_TEXT EXCERPT_
......

12. Classification Metrics via caret Package

Investigate the caret package. In particular, consider the functions confusionMatrix, sensitivity, and specificity. Apply the functions to the data set. How do the results compare with your own functions?

The results produced by the caret::confusionMatrix() function matched exactly with those from our custom-built metric functions. Specifically:

Accuracy: 0.8066
Sensitivity: 0.4737
Specificity: 0.9597
Precision (Positive Predictive Value): 0.8438

This confirms the correctness and consistency of our custom functions. The caret package uses the same definitions for confusion matrix-based metrics, validating our results. Additionally, caret offers more statistics (e.g., balanced accuracy, Kappa) which can further support model evaluation.

output_data$class <- as.factor(output_data$class)
output_data$scored.class <- as.factor(output_data$scored.class)

confusionMatrix(output_data$scored.class, output_data$class, positive = "1")

## Confusion Matrix and Statistics
## 
##           Reference
## Prediction   0   1
##          0 119  30
##          1   5  27
##                                           
##                Accuracy : 0.8066          
##                  95% CI : (0.7415, 0.8615)
##     No Information Rate : 0.6851          
##     P-Value [Acc > NIR] : 0.0001712       
##                                           
##                   Kappa : 0.4916          
##                                           
##  Mcnemar's Test P-Value : 4.976e-05       
##                                           
##             Sensitivity : 0.4737          
##             Specificity : 0.9597          
##          Pos Pred Value : 0.8438          
##          Neg Pred Value : 0.7987          
##              Prevalence : 0.3149          
##          Detection Rate : 0.1492          
##    Detection Prevalence : 0.1768          
##       Balanced Accuracy : 0.7167          
##                                           
##        'Positive' Class : 1               
##

13. ROC Curve via pROC Package

Investigate the pROC package. Use it to generate an ROC curve for the data set. How do the results compare with your own functions?

This AUC value of 0.6503 indicates that the model has a strong ability to distinguish between the two classes (0 = control, 1 = case). Specifically, an AUC of 0.8503 means that, on average, there is an 85% chance that the model will assign a higher predicted probability to a randomly chosen positive case than to a randomly chosen negative case. Our custom AUC function produced a value of 0.8489, which is extremely close to pROC’s result of 0.8503. This minor difference is expected, as the manual method uses fixed threshold steps, applies a basic trapezoidal rule for integration, and provides an approximate result.

roc <- roc(output_data$class, output_data$scored.probability)
plot(roc, main = "ROC Curve using pROC (AUC= 0.8503)")

auc(roc)

## Area under the curve: 0.8503

......

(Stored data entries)
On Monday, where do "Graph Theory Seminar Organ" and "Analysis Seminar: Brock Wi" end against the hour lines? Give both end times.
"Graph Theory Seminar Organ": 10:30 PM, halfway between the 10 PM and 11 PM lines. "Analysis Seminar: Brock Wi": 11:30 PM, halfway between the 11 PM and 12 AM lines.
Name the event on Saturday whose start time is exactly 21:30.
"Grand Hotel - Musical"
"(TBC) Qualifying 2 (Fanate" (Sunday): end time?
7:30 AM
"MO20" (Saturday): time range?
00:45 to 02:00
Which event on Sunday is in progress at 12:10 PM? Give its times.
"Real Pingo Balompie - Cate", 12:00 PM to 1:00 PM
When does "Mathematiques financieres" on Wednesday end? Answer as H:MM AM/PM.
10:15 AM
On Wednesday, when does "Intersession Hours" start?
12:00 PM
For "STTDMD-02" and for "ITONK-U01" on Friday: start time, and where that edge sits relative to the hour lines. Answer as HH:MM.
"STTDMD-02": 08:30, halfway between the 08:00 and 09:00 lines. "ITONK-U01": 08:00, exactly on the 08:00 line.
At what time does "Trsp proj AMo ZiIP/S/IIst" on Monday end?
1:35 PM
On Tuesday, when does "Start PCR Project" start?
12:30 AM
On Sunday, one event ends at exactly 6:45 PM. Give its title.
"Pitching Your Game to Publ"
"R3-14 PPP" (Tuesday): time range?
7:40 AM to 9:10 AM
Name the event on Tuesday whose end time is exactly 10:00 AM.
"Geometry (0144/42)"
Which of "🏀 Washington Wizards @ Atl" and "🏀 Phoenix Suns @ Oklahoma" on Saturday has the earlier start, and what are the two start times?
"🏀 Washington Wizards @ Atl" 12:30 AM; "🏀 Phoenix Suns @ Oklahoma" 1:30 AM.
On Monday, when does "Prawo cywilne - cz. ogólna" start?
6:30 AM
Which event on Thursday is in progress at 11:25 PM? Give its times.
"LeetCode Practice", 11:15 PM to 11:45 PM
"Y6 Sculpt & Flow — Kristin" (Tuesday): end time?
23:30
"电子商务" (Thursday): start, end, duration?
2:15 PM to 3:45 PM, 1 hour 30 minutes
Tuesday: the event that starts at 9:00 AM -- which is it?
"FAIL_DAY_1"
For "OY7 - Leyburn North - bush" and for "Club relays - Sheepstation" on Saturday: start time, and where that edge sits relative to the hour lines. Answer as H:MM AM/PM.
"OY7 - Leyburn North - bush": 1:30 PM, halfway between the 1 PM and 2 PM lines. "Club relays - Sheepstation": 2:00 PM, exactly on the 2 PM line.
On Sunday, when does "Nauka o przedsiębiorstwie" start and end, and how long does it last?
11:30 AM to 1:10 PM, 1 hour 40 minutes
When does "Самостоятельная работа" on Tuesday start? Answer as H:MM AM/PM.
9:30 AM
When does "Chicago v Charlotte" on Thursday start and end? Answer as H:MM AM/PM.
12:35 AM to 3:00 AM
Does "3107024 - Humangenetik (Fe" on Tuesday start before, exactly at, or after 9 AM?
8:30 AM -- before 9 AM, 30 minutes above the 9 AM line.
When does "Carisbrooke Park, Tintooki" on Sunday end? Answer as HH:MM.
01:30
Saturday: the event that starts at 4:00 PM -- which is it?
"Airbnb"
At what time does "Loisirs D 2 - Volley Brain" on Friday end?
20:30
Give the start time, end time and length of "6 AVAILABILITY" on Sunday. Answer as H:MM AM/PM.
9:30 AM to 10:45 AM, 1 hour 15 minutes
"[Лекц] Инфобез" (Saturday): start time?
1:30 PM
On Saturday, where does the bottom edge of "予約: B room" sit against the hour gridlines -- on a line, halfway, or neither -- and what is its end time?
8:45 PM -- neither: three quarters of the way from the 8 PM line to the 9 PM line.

......

_PARTS OF THE EXERCISE_
1. In the excerpt on classification metrics, what No Information Rate does the confusionMatrix output report?
2. Echo the part of the excerpt on classification metrics starting with "13. ROC Curve" and going on through "an approximate result.".

_WORKED SOLUTIONS_
1. 0.6851

2.
13. ROC Curve via pROC Package

Investigate the pROC package. Use it to generate an ROC curve for the data set. How do the results compare with your own functions?

This AUC value of 0.6503 indicates that the model has a strong ability to distinguish between the two classes (0 = control, 1 = case). Specifically, an AUC of 0.8503 means that, on average, there is an 85% chance that the model will assign a higher predicted probability to a randomly chosen positive case than to a randomly chosen negative case. Our custom AUC function produced a value of 0.8489, which is extremely close to pROC’s result of 0.8503. This minor difference is expected, as the manual method uses fixed threshold steps, applies a basic trapezoidal rule for integration, and provides an approximate result.